(begin)
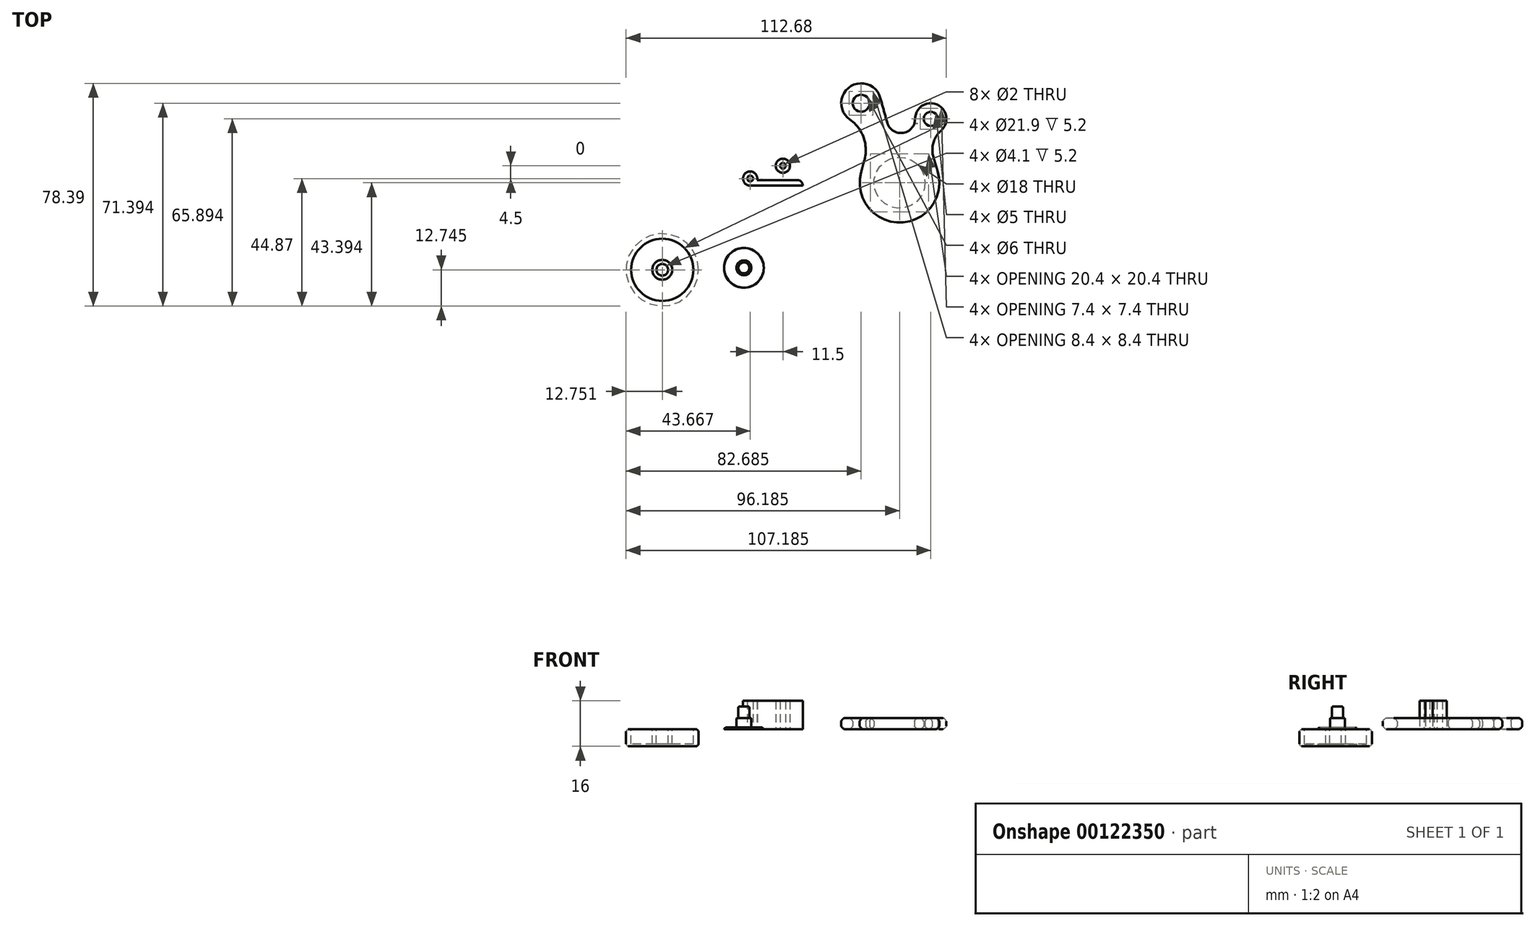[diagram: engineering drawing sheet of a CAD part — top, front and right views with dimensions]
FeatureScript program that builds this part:
annotation { "Feature Type Name" : "Feature", "Feature Type Description" : "" }
export const myFeature = defineFeature(function(context is Context, id is Id, definition is map)
    precondition{}
    {
        {
            var Q0;
            Q0=qCreatedBy(makeId("Top.planeOp"),FACE);
            var sketch = newSketch(context, id + "F0", { "sketchPlane" : qUnion([Q0])});
            skCircle(sketch, "E0", {"center": v(-12.84, 2.5) * mm, "radius": 2.5 * mm});
            skCircle(sketch, "E1", {"center": v(-12.84, 2.5) * mm, "radius": 1 * mm});
            skLineSegment(sketch, "E2", {"start": v(-12.84, 0) * mm, "end": v(5.66, 0) * mm});
            skLineSegment(sketch, "E3", {"start": v(-15.34, 2.5) * mm, "end": v(-15.34, 0.8) * mm});
            skArc(sketch, "E4", {"start": v(5.66, 0) * mm, "mid": v(5.07, 1.41) * mm, "end": v(3.66, 2) * mm});
            skLineSegment(sketch, "E5", {"start": v(3.66, 2) * mm, "end": v(-10.4, 2) * mm});
            skCircle(sketch, "E6", {"center": v(-1.34, 7) * mm, "radius": 1 * mm});
            skCircle(sketch, "E7", {"center": v(-1.34, 7) * mm, "radius": 2.5 * mm});
            skArc(sketch, "E8", {"start": v(-1.47, 9.5) * mm, "mid": v(-9.08, 11.1) * mm, "end": v(-13.7, 4.84) * mm});
            skLineSegment(sketch, "E9", {"start": v(-6.52, 11.57) * mm, "end": v(-11.51, 11.57) * mm});
            skArc(sketch, "E10", {"start": v(-11.32, 4.49) * mm, "mid": v(-8.57, 8.7) * mm, "end": v(-3.56, 8.15) * mm});
            skCircle(sketch, "E11", {"center": v(26.17, 29.02) * mm, "radius": 3 * mm});
            skCircle(sketch, "E12", {"center": v(26.17, 29.02) * mm, "radius": 7 * mm});
            skCircle(sketch, "E13", {"center": v(50.67, 23.52) * mm, "radius": 2.5 * mm});
            skCircle(sketch, "E14", {"center": v(50.67, 23.52) * mm, "radius": 5.5 * mm});
            skCircle(sketch, "E15", {"center": v(39.67, 1.02) * mm, "radius": 14 * mm});
            skCircle(sketch, "E16", {"center": v(39.67, 1.02) * mm, "radius": 9 * mm});
            skLineSegment(sketch, "E17", {"start": v(19.17, 29.02) * mm, "end": v(19.17, 34.36) * mm});
            skLineSegment(sketch, "E18", {"start": v(56.17, 23.52) * mm, "end": v(56.17, 35.81) * mm});
            skLineSegment(sketch, "E19", {"start": v(26.17, 36.02) * mm, "end": v(44.62, 36.02) * mm});
            skLineSegment(sketch, "E20", {"start": v(39.67, -12.98) * mm, "end": v(58, -12.98) * mm});
            skLineSegment(sketch, "E21", {"start": v(44.95, 22.03) * mm, "end": v(45.22, 24.2) * mm});
            skLineSegment(sketch, "E22", {"start": v(32.92, 30.91) * mm, "end": v(35.36, 22.18) * mm});
            skArc(sketch, "E23", {"start": v(35.36, 22.18) * mm, "mid": v(40.1, 18.52) * mm, "end": v(44.95, 22.03) * mm});
            skLineSegment(sketch, "E24", {"start": v(26.15, 4.64) * mm, "end": v(27.37, 9.2) * mm});
            skArc(sketch, "E25", {"start": v(27.37, 9.2) * mm, "mid": v(27.01, 17.05) * mm, "end": v(22.2, 23.26) * mm});
            skLineSegment(sketch, "E26", {"start": v(53.08, 5.07) * mm, "end": v(51.6, 9.93) * mm});
            skArc(sketch, "E27", {"start": v(51.6, 9.93) * mm, "mid": v(51.57, 15.06) * mm, "end": v(54.3, 19.4) * mm});
            skCircle(sketch, "E28", {"center": v(-43.76, -29.62) * mm, "radius": 12.75 * mm});
            skCircle(sketch, "E29.0", {"center": v(-43.76, -29.62) * mm, "radius": 10.95 * mm});
            skCircle(sketch, "E30", {"center": v(-43.76, -29.62) * mm, "radius": 3.5 * mm});
            skCircle(sketch, "E31", {"center": v(-43.76, -29.62) * mm, "radius": 2.05 * mm});
            skCircle(sketch, "E32", {"center": v(-15.05, -28.93) * mm, "radius": 7 * mm});
            skCircle(sketch, "E33", {"center": v(-15.05, -28.93) * mm, "radius": 2.6 * mm});
            skCircle(sketch, "E34", {"center": v(-15.05, -28.93) * mm, "radius": 1.95 * mm});
            skSolve(sketch);
        }
        {
            var Q0;
            Q0=makeQuery(id+"F0.imprint","IMPRINT",FACE,{"disambiguationData":[TD([[makeQuery(id+"F0.imprint","IMPRINT",EDGE,{"derivedFrom":sQuery(id+"F0.wireOp",EDGE,"E6")}),-1.0]])]});
            var Q1;
            {var subQ6=sQuery(id+"F0.wireOp",EDGE,"E10");Q1=makeQuery(id+"F0.imprint","IMPRINT",FACE,{"disambiguationData":[TD([[makeQuery(id+"F0.imprint","IMPRINT",EDGE,{"derivedFrom":subQ6}),1.0]])]});}
            var Q2;
            Q2=makeQuery(id+"F0.imprint","IMPRINT",FACE,{"disambiguationData":[TD([[makeQuery(id+"F0.imprint","IMPRINT",EDGE,{"derivedFrom":sQuery(id+"F0.wireOp",EDGE,"E1")}),-1.0]])]});
            var Q3;
            {var subQ0=sQuery(id+"F0.wireOp",EDGE,"E2");Q3=makeQuery(id+"F0.imprint","IMPRINT",FACE,{"disambiguationData":[TD([[makeQuery(id+"F0.imprint","IMPRINT",EDGE,{"derivedFrom":subQ0}),1.0]])]});}
            extrude(context, id + "F1", {"entities" : qUnion([Q0, Q1, Q2, Q3]), "depth" : 10 * mm});
        }
        {
            var Q0;
            {var subQ0=sQuery(id+"F0.wireOp",EDGE,"E21");Q0=makeQuery(id+"F0.imprint","IMPRINT",FACE,{"disambiguationData":[TD([[makeQuery(id+"F0.imprint","IMPRINT",EDGE,{"derivedFrom":subQ0}),-1.0]])]});}
            var Q1;
            Q1=makeQuery(id+"F0.imprint","IMPRINT",FACE,{"disambiguationData":[TD([[makeQuery(id+"F0.imprint","IMPRINT",EDGE,{"derivedFrom":sQuery(id+"F0.wireOp",EDGE,"E11")}),-1.0]])]});
            var Q2;
            Q2=makeQuery(id+"F0.imprint","IMPRINT",FACE,{"disambiguationData":[TD([[makeQuery(id+"F0.imprint","IMPRINT",EDGE,{"derivedFrom":sQuery(id+"F0.wireOp",EDGE,"E13")}),-1.0]])]});
            var Q3;
            Q3=makeQuery(id+"F0.imprint","IMPRINT",FACE,{"disambiguationData":[TD([[makeQuery(id+"F0.imprint","IMPRINT",EDGE,{"derivedFrom":sQuery(id+"F0.wireOp",EDGE,"E16")}),-1.0]])]});
            extrude(context, id + "F2", {"entities" : qUnion([Q0, Q1, Q2, Q3]), "depth" : 4 * mm});
        }
        {
            var Q0;
            Q0=makeQuery(id+"F2.opExtrude","SWEPT_FACE",FACE,{"disambiguationData":[OSD([sQuery(id+"F0.wireOp",EDGE,"E16")])]});
            var Q1;
            Q1=makeQuery(id+"F2.opExtrude","SWEPT_FACE",FACE,{"disambiguationData":[OSD([sQuery(id+"F0.wireOp",EDGE,"E15")])]});
            var Q2;
            Q2=makeQuery(id+"F2.opExtrude","SWEPT_FACE",FACE,{"disambiguationData":[OSD([sQuery(id+"F0.wireOp",EDGE,"E13")])]});
            var Q3;
            Q3=makeQuery(id+"F2.opExtrude","SWEPT_FACE",FACE,{"disambiguationData":[OSD([sQuery(id+"F0.wireOp",EDGE,"E11")])]});
            fillet(context, id + "F3", {"entities" : qUnion([Q0, Q1, Q2, Q3]), "radius" : 1.2 * mm, "tangentPropagation" : true, "rho" : 0.2, "crossSection" : FilletCrossSection.CONIC, "allowEdgeOverflow" : false});
        }
        {
            var Q0;
            Q0=makeQuery(id+"F0.imprint","IMPRINT",FACE,{"disambiguationData":[TD([[makeQuery(id+"F0.imprint","IMPRINT",EDGE,{"derivedFrom":sQuery(id+"F0.wireOp",EDGE,"E28")}),1.0]])]});
            var Q1;
            Q1=makeQuery(id+"F0.imprint","IMPRINT",FACE,{"disambiguationData":[TD([[makeQuery(id+"F0.imprint","IMPRINT",EDGE,{"derivedFrom":sQuery(id+"F0.wireOp",EDGE,"E29.0")}),1.0]])]});
            var Q2;
            Q2=makeQuery(id+"F0.imprint","IMPRINT",FACE,{"disambiguationData":[TD([[makeQuery(id+"F0.imprint","IMPRINT",EDGE,{"derivedFrom":sQuery(id+"F0.wireOp",EDGE,"E30")}),1.0]])]});
            var Q3;
            Q3=makeQuery(id+"F0.imprint","IMPRINT",FACE,{"disambiguationData":[TD([[makeQuery(id+"F0.imprint","IMPRINT",EDGE,{"derivedFrom":sQuery(id+"F0.wireOp",EDGE,"E31")}),1.0]])]});
            extrude(context, id + "F4", {"entities" : qUnion([Q0, Q1, Q2, Q3]), "oppositeDirection" : true, "depth" : 6 * mm});
        }
        {
            var Q0;
            Q0=makeQuery(id+"F0.imprint","IMPRINT",FACE,{"disambiguationData":[TD([[makeQuery(id+"F0.imprint","IMPRINT",EDGE,{"derivedFrom":sQuery(id+"F0.wireOp",EDGE,"E29.0")}),1.0]])]});
            var Q1;
            Q1=makeQuery(id+"F0.imprint","IMPRINT",FACE,{"disambiguationData":[TD([[makeQuery(id+"F0.imprint","IMPRINT",EDGE,{"derivedFrom":sQuery(id+"F0.wireOp",EDGE,"E31")}),1.0]])]});
            extrude(context, id + "F5", {"entities" : qUnion([Q0, Q1]), "operationType" : NewBodyOperationType.REMOVE, "oppositeDirection" : true, "depth" : 5.2 * mm});
        }
        {
            var Q0;
            Q0=makeQuery(id+"F4.opExtrude","CAP_EDGE",EDGE,{"disambiguationData":[OSD([sQuery(id+"F0.wireOp",EDGE,"E28")])],"isStart":false});
            var Q1;
            Q1=makeQuery(id+"F4.opExtrude","CAP_EDGE",EDGE,{"disambiguationData":[OSD([sQuery(id+"F0.wireOp",EDGE,"E28")])],"isStart":true});
            fillet(context, id + "F6", {"entities" : qUnion([Q0, Q1]), "radius" : 0.8 * mm, "tangentPropagation" : true, "rho" : 0.2, "crossSection" : FilletCrossSection.CONIC, "allowEdgeOverflow" : false});
        }
        {
            var Q0;
            Q0=makeQuery(id+"F0.imprint","IMPRINT",FACE,{"disambiguationData":[TD([[makeQuery(id+"F0.imprint","IMPRINT",EDGE,{"derivedFrom":sQuery(id+"F0.wireOp",EDGE,"E32")}),1.0]])]});
            var Q1;
            Q1=makeQuery(id+"F0.imprint","IMPRINT",FACE,{"disambiguationData":[TD([[makeQuery(id+"F0.imprint","IMPRINT",EDGE,{"derivedFrom":sQuery(id+"F0.wireOp",EDGE,"E33")}),1.0]])]});
            var Q2;
            Q2=makeQuery(id+"F0.imprint","IMPRINT",FACE,{"disambiguationData":[TD([[makeQuery(id+"F0.imprint","IMPRINT",EDGE,{"derivedFrom":sQuery(id+"F0.wireOp",EDGE,"E34")}),1.0]])]});
            extrude(context, id + "F7", {"entities" : qUnion([Q0, Q1, Q2]), "depth" : 0.6 * mm});
        }
        {
            var Q0;
            Q0=makeQuery(id+"F0.imprint","IMPRINT",FACE,{"disambiguationData":[TD([[makeQuery(id+"F0.imprint","IMPRINT",EDGE,{"derivedFrom":sQuery(id+"F0.wireOp",EDGE,"E33")}),1.0]])]});
            var Q1;
            Q1=makeQuery(id+"F0.imprint","IMPRINT",FACE,{"disambiguationData":[TD([[makeQuery(id+"F0.imprint","IMPRINT",EDGE,{"derivedFrom":sQuery(id+"F0.wireOp",EDGE,"E34")}),1.0]])]});
            extrude(context, id + "F8", {"entities" : qUnion([Q0, Q1]), "operationType" : NewBodyOperationType.ADD, "depth" : 4 * mm});
        }
        {
            var Q0;
            Q0=makeQuery(id+"F0.imprint","IMPRINT",FACE,{"disambiguationData":[TD([[makeQuery(id+"F0.imprint","IMPRINT",EDGE,{"derivedFrom":sQuery(id+"F0.wireOp",EDGE,"E34")}),1.0]])]});
            extrude(context, id + "F9", {"entities" : qUnion([Q0]), "operationType" : NewBodyOperationType.ADD, "depth" : 8 * mm});
        }
        {
            var Q0;
            Q0=makeQuery(id+"F7.opExtrude","CAP_EDGE",EDGE,{"disambiguationData":[OSD([sQuery(id+"F0.wireOp",EDGE,"E32")])],"isStart":false});
            fillet(context, id + "F10", {"entities" : qUnion([Q0]), "radius" : 0.6 * mm, "tangentPropagation" : true, "rho" : 0.1, "crossSection" : FilletCrossSection.CONIC, "allowEdgeOverflow" : false});
        }
        {
            var Q0;
            Q0=makeQuery(id+"F8.opExtrude","CAP_EDGE",EDGE,{"disambiguationData":[OSD([sQuery(id+"F0.wireOp",EDGE,"E33")])],"isStart":false});
            var Q1;
            Q1=makeQuery(id+"F9.opExtrude","CAP_EDGE",EDGE,{"disambiguationData":[OSD([sQuery(id+"F0.wireOp",EDGE,"E34")])],"isStart":false});
            fillet(context, id + "F11", {"entities" : qUnion([Q0, Q1]), "radius" : 0.3 * mm, "tangentPropagation" : true, "rho" : 0.1, "crossSection" : FilletCrossSection.CONIC, "allowEdgeOverflow" : false});
        }
    });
(end)
* [GIVEN REQUEST]:
Reproduce the lines verbatim, starting with the first line of the records and ending with the line that contains "v(19.17, 29.02) *", including that line. Leave the pictures out of your answer.

* [REPLY]:
[diagram: engineering drawing sheet of a CAD part — top, front and right views with dimensions]
FeatureScript program that builds this part:
annotation { "Feature Type Name" : "Feature", "Feature Type Description" : "" }
export const myFeature = defineFeature(function(context is Context, id is Id, definition is map)
    precondition{}
    {
        {
            var Q0;
            Q0=qCreatedBy(makeId("Top.planeOp"),FACE);
            var sketch = newSketch(context, id + "F0", { "sketchPlane" : qUnion([Q0])});
            skCircle(sketch, "E0", {"center": v(-12.84, 2.5) * mm, "radius": 2.5 * mm});
            skCircle(sketch, "E1", {"center": v(-12.84, 2.5) * mm, "radius": 1 * mm});
            skLineSegment(sketch, "E2", {"start": v(-12.84, 0) * mm, "end": v(5.66, 0) * mm});
            skLineSegment(sketch, "E3", {"start": v(-15.34, 2.5) * mm, "end": v(-15.34, 0.8) * mm});
            skArc(sketch, "E4", {"start": v(5.66, 0) * mm, "mid": v(5.07, 1.41) * mm, "end": v(3.66, 2) * mm});
            skLineSegment(sketch, "E5", {"start": v(3.66, 2) * mm, "end": v(-10.4, 2) * mm});
            skCircle(sketch, "E6", {"center": v(-1.34, 7) * mm, "radius": 1 * mm});
            skCircle(sketch, "E7", {"center": v(-1.34, 7) * mm, "radius": 2.5 * mm});
            skArc(sketch, "E8", {"start": v(-1.47, 9.5) * mm, "mid": v(-9.08, 11.1) * mm, "end": v(-13.7, 4.84) * mm});
            skLineSegment(sketch, "E9", {"start": v(-6.52, 11.57) * mm, "end": v(-11.51, 11.57) * mm});
            skArc(sketch, "E10", {"start": v(-11.32, 4.49) * mm, "mid": v(-8.57, 8.7) * mm, "end": v(-3.56, 8.15) * mm});
            skCircle(sketch, "E11", {"center": v(26.17, 29.02) * mm, "radius": 3 * mm});
            skCircle(sketch, "E12", {"center": v(26.17, 29.02) * mm, "radius": 7 * mm});
            skCircle(sketch, "E13", {"center": v(50.67, 23.52) * mm, "radius": 2.5 * mm});
            skCircle(sketch, "E14", {"center": v(50.67, 23.52) * mm, "radius": 5.5 * mm});
            skCircle(sketch, "E15", {"center": v(39.67, 1.02) * mm, "radius": 14 * mm});
            skCircle(sketch, "E16", {"center": v(39.67, 1.02) * mm, "radius": 9 * mm});
            skLineSegment(sketch, "E17", {"start": v(19.17, 29.02) * mm, "end": v(19.17, 34.36) * mm});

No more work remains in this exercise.